*CONSIGNE ÉCRITE 1:*
Indiquez si chacune des affirmations (a), (b) et (c) concorde avec l'entretien avec Pierrick Cros, en répondant par oui ou par non et en citant textuellement les mots décisifs. (a) Pierrick Cros s'entraîne à Andrézieux avec l'accord du président et de l'entraîneur. (b) Pierrick Cros a signé à Andrézieux. (c) Pierrick Cros a joué cinq saisons au Stade Lavallois.
*CONSIGNE ÉCRITE 2:*
Rédigez la suite de l'entretien avec Pierrick Cros, s'il vous plaît, en partant de sa dernière réponse.

*EXTRAIT DU DOCUMENT:*
┌────────

Formé à l'ASSE et ayant joué les trois dernières saisons au Stade Lavallois, Pierrick Cros s'est confié à Poteaux Carrés avant le match qui opposera les deux clubs lundi soir à Francis Le Basser.


Que deviens-tu Pierrick depuis que tu as quitté Laval en fin de saison dernière ?

Je suis revenu vivre dans la région stéphanoise et je m’entraîne toujours à Andrézieux, avec l’accord du président François Clerc et du coach Xavier Collin. Ils me permettent de garder la forme, de m’entretenir. La situation dure un peu, depuis près de quatre mois car j’ai fait la reprise avec eux. Aujourd’hui les conditions ne sont pas réunies pour signer à Andrézieux. Ça n’aurait pas été pour me déplaire de rejouer avec eux, j’aurais aimé aider ce club car c’est lui qui m’a permis de faire la carrière que j’ai réalisée. J’aurais aimé leur rendre la monnaie de la pièce mais aujourd’hui ce n’est pas d’actualité.

└────────

*LIGNES DE DONNÉES:*
┌────────

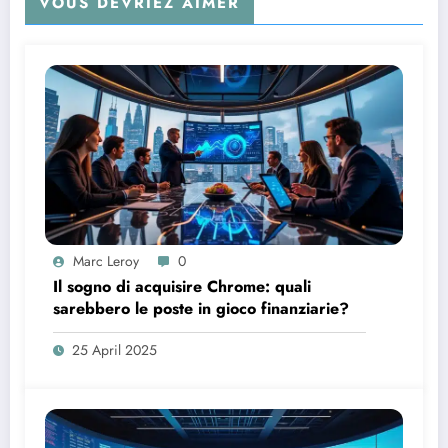
VOUS DEVRIEZ AIMER
Marc Leroy
0
Il sogno di acquisire Chrome: quali
sarebbero le poste in gioco finanziarie?
25 April 2025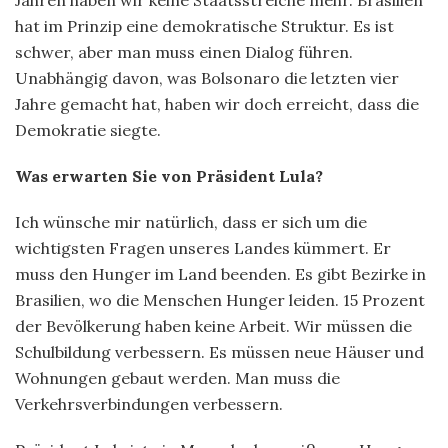
Jahren haben wir keine Staatsstreiche mehr. Brasilien
hat im Prinzip eine demokratische Struktur. Es ist
schwer, aber man muss einen Dialog führen.
Unabhängig davon, was Bolsonaro die letzten vier
Jahre gemacht hat, haben wir doch erreicht, dass die
Demokratie siegte.
Was erwarten Sie von Präsident Lula?
Ich wünsche mir natürlich, dass er sich um die
wichtigsten Fragen unseres Landes kümmert. Er
muss den Hunger im Land beenden. Es gibt Bezirke in
Brasilien, wo die Menschen Hunger leiden. 15 Prozent
der Bevölkerung haben keine Arbeit. Wir müssen die
Schulbildung verbessern. Es müssen neue Häuser und
Wohnungen gebaut werden. Man muss die
Verkehrsverbindungen verbessern.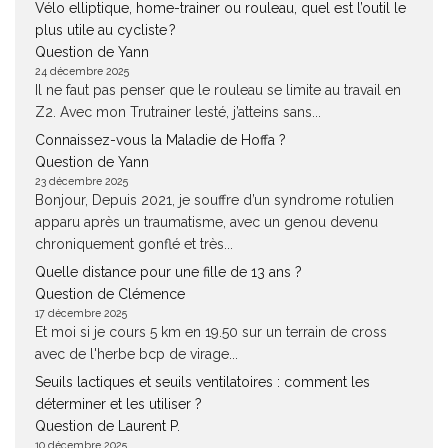
Vélo elliptique, home-trainer ou rouleau, quel est l’outil le
plus utile au cycliste ?
Question de Yann
24 décembre 2025
Il ne faut pas penser que le rouleau se limite au travail en
Z2. Avec mon Trutrainer lesté, j’atteins sans...
Connaissez-vous la Maladie de Hoffa ?
Question de Yann
23 décembre 2025
Bonjour, Depuis 2021, je souffre d’un syndrome rotulien
apparu après un traumatisme, avec un genou devenu
chroniquement gonflé et très...
Quelle distance pour une fille de 13 ans ?
Question de Clémence
17 décembre 2025
Et moi si je cours 5 km en 19.50 sur un terrain de cross
avec de l'herbe bcp de virage...
Seuils lactiques et seuils ventilatoires : comment les
déterminer et les utiliser ?
Question de Laurent P.
10 décembre 2025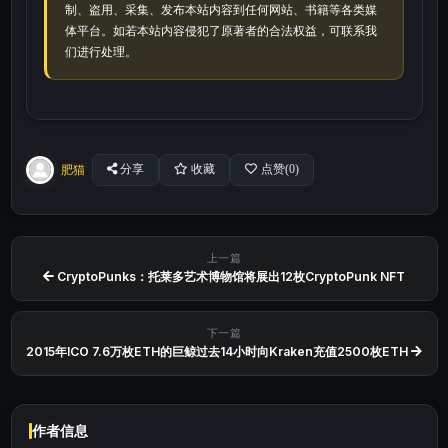
制、盗用、采集、发布本站内容到任何网站、书籍等各类媒
体平台。如若本站内容侵犯了原著者的合法权益，可联系我
们进行处理。
肥猫
分享
收藏
点赞(
0
)
上一篇
CryptoPunks：托莱多艺术博物馆将展出12枚CryptoPunk NFT
下一篇
2015年ICO 7.6万枚ETH的巨鲸过去14小时向Kraken充值2500枚ETH
作者信息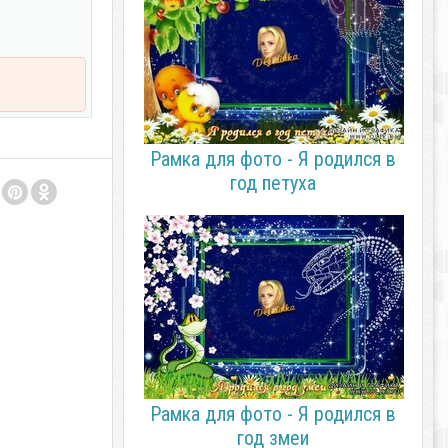
Рамка для фото - Я родился в
год петуха
Рамка для фото - Я родился в
год змеи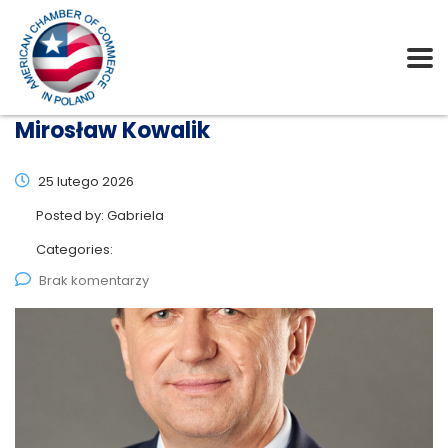
Mirosław Kowalik
25 lutego 2026
Posted by:
Gabriela
Categories:
Brak komentarzy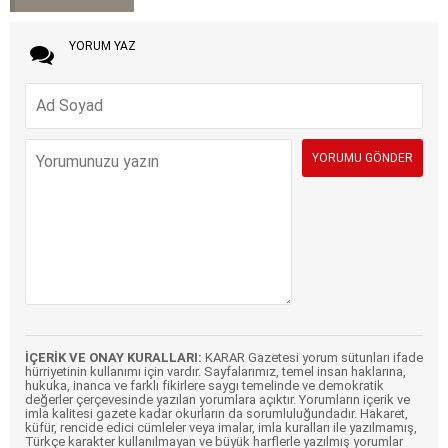
YORUM YAZ
İÇERİK VE ONAY KURALLARI:
KARAR Gazetesi yorum sütunları ifade
hürriyetinin kullanımı için vardır. Sayfalarımız, temel insan haklarına,
hukuka, inanca ve farklı fikirlere saygı temelinde ve demokratik
değerler çerçevesinde yazılan yorumlara açıktır. Yorumların içerik ve
imla kalitesi gazete kadar okurların da sorumluluğundadır. Hakaret,
küfür, rencide edici cümleler veya imalar, imla kuralları ile yazılmamış,
Türkçe karakter kullanılmayan ve büyük harflerle yazılmış yorumlar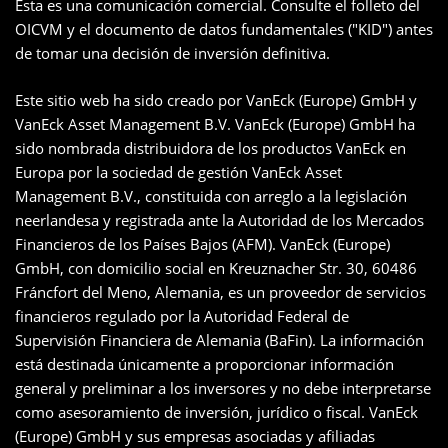
Esta es una comunicación comercial. Consulte el folleto del
OICVM y el documento de datos fundamentales ("KID") antes
de tomar una decisión de inversión definitiva.
Este sitio web ha sido creado por VanEck (Europe) GmbH y
VanEck Asset Management B.V. VanEck (Europe) GmbH ha
sido nombrada distribuidora de los productos VanEck en
Europa por la sociedad de gestión VanEck Asset
Management B.V., constituida con arreglo a la legislación
neerlandesa y registrada ante la Autoridad de los Mercados
Financieros de los Países Bajos (AFM). VanEck (Europe)
GmbH, con domicilio social en Kreuznacher Str. 30, 60486
Fráncfort del Meno, Alemania, es un proveedor de servicios
financieros regulado por la Autoridad Federal de
Supervisión Financiera de Alemania (BaFin). La información
está destinada únicamente a proporcionar información
general y preliminar a los inversores y no debe interpretarse
como asesoramiento de inversión, jurídico o fiscal. VanEck
(Europe) GmbH y sus empresas asociadas y afiliadas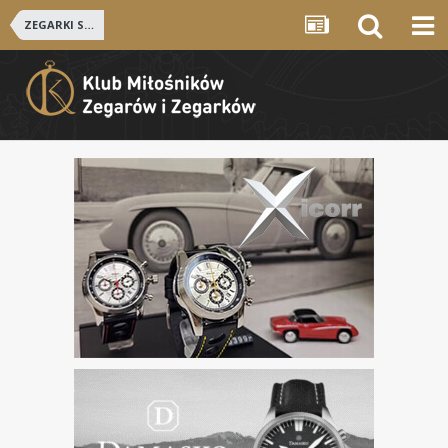
ZEGARKI SZWAJCARSKIE i NIEMIECKIE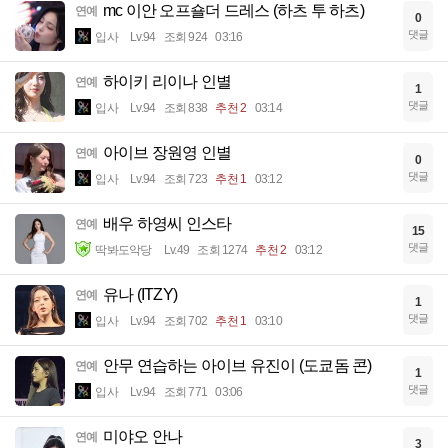
mc 이안 오프숄더 드레스 (하츠 투 하츠)
연예
0
댓글
입사
Lv.94
조회 924
03:16
하이키 리이나 인별
연예
1
댓글
입사
Lv.94
조회 838
추천 2
03:14
아이브 장원영 인별
연예
0
댓글
입사
Lv.94
조회 723
추천 1
03:12
배우 하영씨 인스타
연예
15
댓글
딱봐도악당
Lv.49
조회 1274
추천 2
03:12
유나 (ITZY)
연예
1
댓글
입사
Lv.94
조회 702
추천 1
03:10
안무 연습하는 아이브 유진이 (도쿄돔 콘)
연예
1
댓글
입사
Lv.94
조회 771
03:06
미야오 안나
연예
3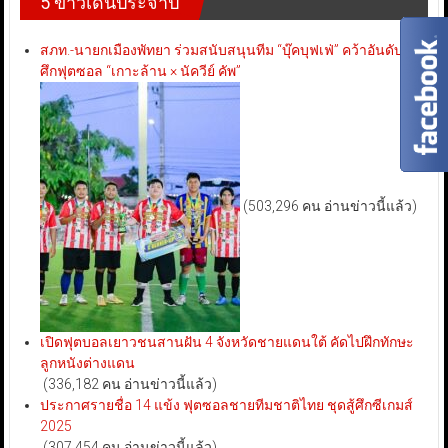
5 ข่าวเด่นประจำปี
สภท.-นายกเมืองพัทยา ร่วมสนับสนุนทีม “บุ๊คบุฟเฟ่” คว้าอันดับ 3
ศึกฟุตซอล “เกาะล้าน × นัควีย์ คัพ”
(503,296 คน อ่านข่าวนี้แล้ว)
เปิดฟุตบอลเยาวชนสานฝัน 4 จังหวัดชายแดนใต้ คัดไปฝึกทักษะ
ลูกหนังต่างแดน
(336,182 คน อ่านข่าวนี้แล้ว)
ประกาศรายชื่อ 14 แข้ง ฟุตซอลชายทีมชาติไทย ชุดสู้ศึกซีเกมส์
2025
(307,454 คน อ่านข่าวนี้แล้ว)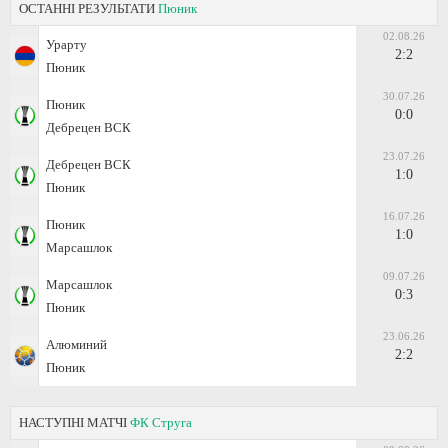
ОСТАННІ РЕЗУЛЬТАТИ
Пюник
02.08.26
Урарту
2:2
Пюник
30.07.26
Пюник
0:0
Дебрецен ВСК
23.07.26
Дебрецен ВСК
1:0
Пюник
16.07.26
Пюник
1:0
Марсашлок
09.07.26
Марсашлок
0:3
Пюник
23.06.26
Алюминий
2:2
Пюник
НАСТУПНІ МАТЧІ
ФК Струга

└────────

*RÉPONSE ATTENDUE 1:*
(a) Oui : « je m’entraîne toujours à Andrézieux, avec l’accord du président François Clerc et du coach Xavier Collin »
(b) Non : « Aujourd’hui les conditions ne sont pas réunies pour signer à Andrézieux »
(c) Non : « ayant joué les trois dernières saisons au Stade Lavallois »

*RÉPONSE ATTENDUE 2:*
Je cherche un club au niveau National, j’ai eu des opportunités dans ce championnat ou même à l’étranger mais ça ne s’est pas concrétisé. J’ai récemment décliné des offres de deux clubs de N2 en attendant de trouver un projet me permettant de retrouver le niveau qui est le mien, que ce soit en National ou en Ligue 2. Un projet où je puisse évoluer, encore gagner un titre ou permettre à une structure de gravir des échelons. Je ne suis pas fermé à des propositions de bons clubs de N2 si toutes les conditions sportives et financière sont réunies.

Je ne peux pas faire n’importe quoi, j’ai une compagne et un petit garçon. Je ne vais pas partir pour partir comme si j’avais 20 ans. J’en ai 31, je ne suis pas tout seul. Quand on voit l’état du marché, on se rend compte qu’il y a plein de très bons joueurs sans contrat actuellement alors qu’ils jouaient en Ligue 2 la saison passée. Il y a Loris Néry par exemple, qui s’est entraîné avec nous à Andrézieux. Baptiste Gabard aussi, qui a signé récemment à Andrézieux. Y’a pas mal d’autres joueurs qui ont plus joué que moi la saison passée et qui cherchent un nouveau projet.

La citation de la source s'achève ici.